__ASSIGNMENT__: Repeat every entry word for word. Images do not belong in the copy.
===== DATA RECORDS =====
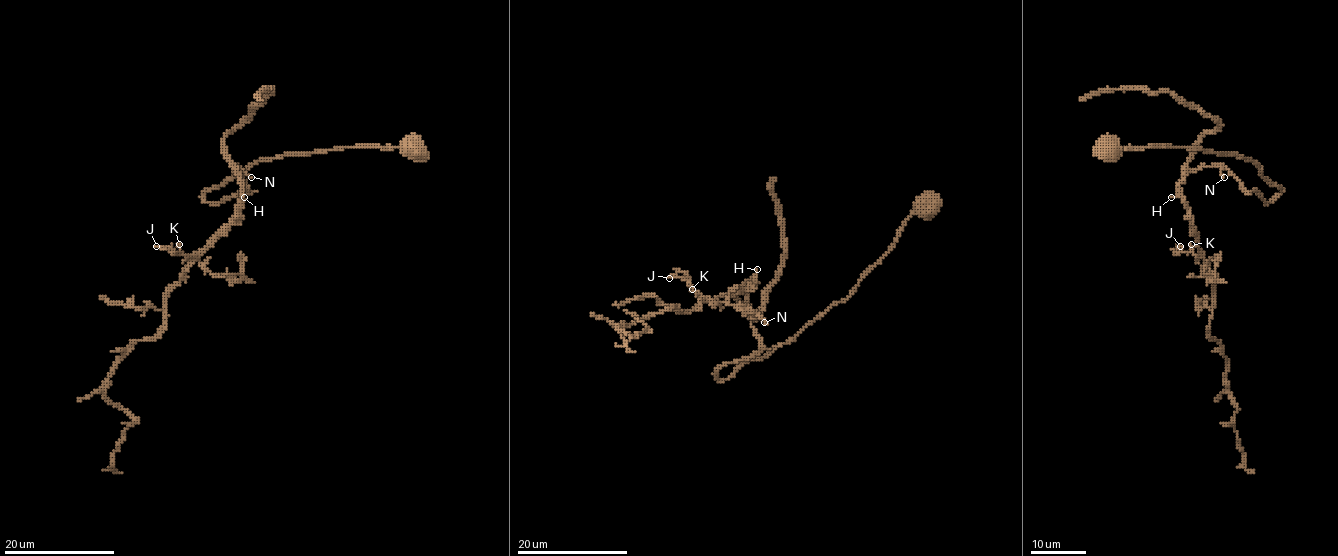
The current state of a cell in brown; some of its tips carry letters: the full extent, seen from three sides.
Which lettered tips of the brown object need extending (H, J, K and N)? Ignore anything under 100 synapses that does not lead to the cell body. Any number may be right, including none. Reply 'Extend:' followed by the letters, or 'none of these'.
Extend: none of these

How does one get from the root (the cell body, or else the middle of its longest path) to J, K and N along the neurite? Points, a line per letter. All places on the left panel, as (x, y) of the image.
J: (415, 149), (259, 159), (207, 191), (208, 203), (248, 192), (234, 166), (233, 218), (193, 254), (156, 246)
K: (415, 149), (259, 159), (207, 191), (208, 203), (248, 192), (234, 166), (233, 218), (193, 254), (179, 244)
N: (415, 149), (421, 146), (339, 146), (259, 159), (204, 199), (221, 203), (248, 192), (239, 168), (251, 177)

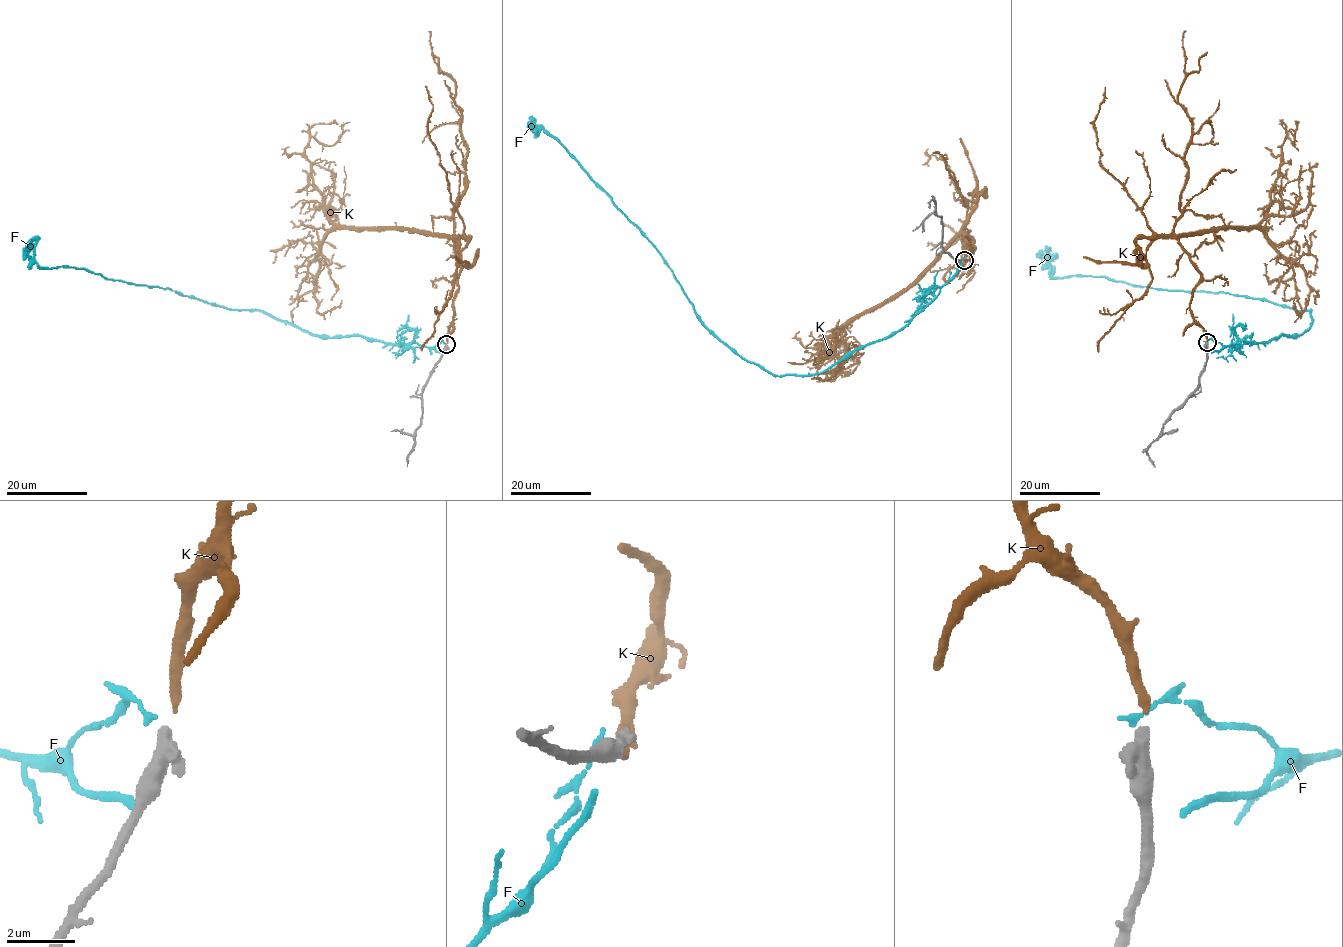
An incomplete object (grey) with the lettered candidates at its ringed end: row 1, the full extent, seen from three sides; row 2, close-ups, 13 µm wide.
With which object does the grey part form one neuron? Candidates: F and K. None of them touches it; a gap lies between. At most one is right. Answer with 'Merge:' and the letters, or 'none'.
Merge: K

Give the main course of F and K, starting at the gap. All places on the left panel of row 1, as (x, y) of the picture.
F: (444, 343), (313, 335), (259, 310), (233, 310), (85, 269), (41, 268), (28, 243)
K: (447, 342), (461, 263), (451, 239), (342, 229), (313, 183), (305, 147), (311, 137), (332, 145), (349, 122)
=====
__WRITTEN ANSWER__:
The current state of a cell in brown; some of its tips carry letters: the full extent, seen from three sides.
Which lettered tips of the brown object need extending (H, J, K and N)? Ignore anything under 100 synapses that does not lead to the cell body. Any number may be right, including none. Reply 'Extend:' followed by the letters, or 'none of these'.
Extend: none of these

How does one get from the root (the cell body, or else the middle of its longest path) to J, K and N along the neurite? Points, a line per letter. All places on the left panel, as (x, y) of the image.
J: (415, 149), (259, 159), (207, 191), (208, 203), (248, 192), (234, 166), (233, 218), (193, 254), (156, 246)
K: (415, 149), (259, 159), (207, 191), (208, 203), (248, 192), (234, 166), (233, 218), (193, 254), (179, 244)
N: (415, 149), (421, 146), (339, 146), (259, 159), (204, 199), (221, 203), (248, 192), (239, 168), (251, 177)

An incomplete object (grey) with the lettered candidates at its ringed end: row 1, the full extent, seen from three sides; row 2, close-ups, 13 µm wide.
With which object does the grey part form one neuron? Candidates: F and K. None of them touches it; a gap lies between. At most one is right. Answer with 'Merge:' and the letters, or 'none'.
Merge: K

Give the main course of F and K, starting at the gap. All places on the left panel of row 1, as (x, y) of the picture.
F: (444, 343), (313, 335), (259, 310), (233, 310), (85, 269), (41, 268), (28, 243)
K: (447, 342), (461, 263), (451, 239), (342, 229), (313, 183), (305, 147), (311, 137), (332, 145), (349, 122)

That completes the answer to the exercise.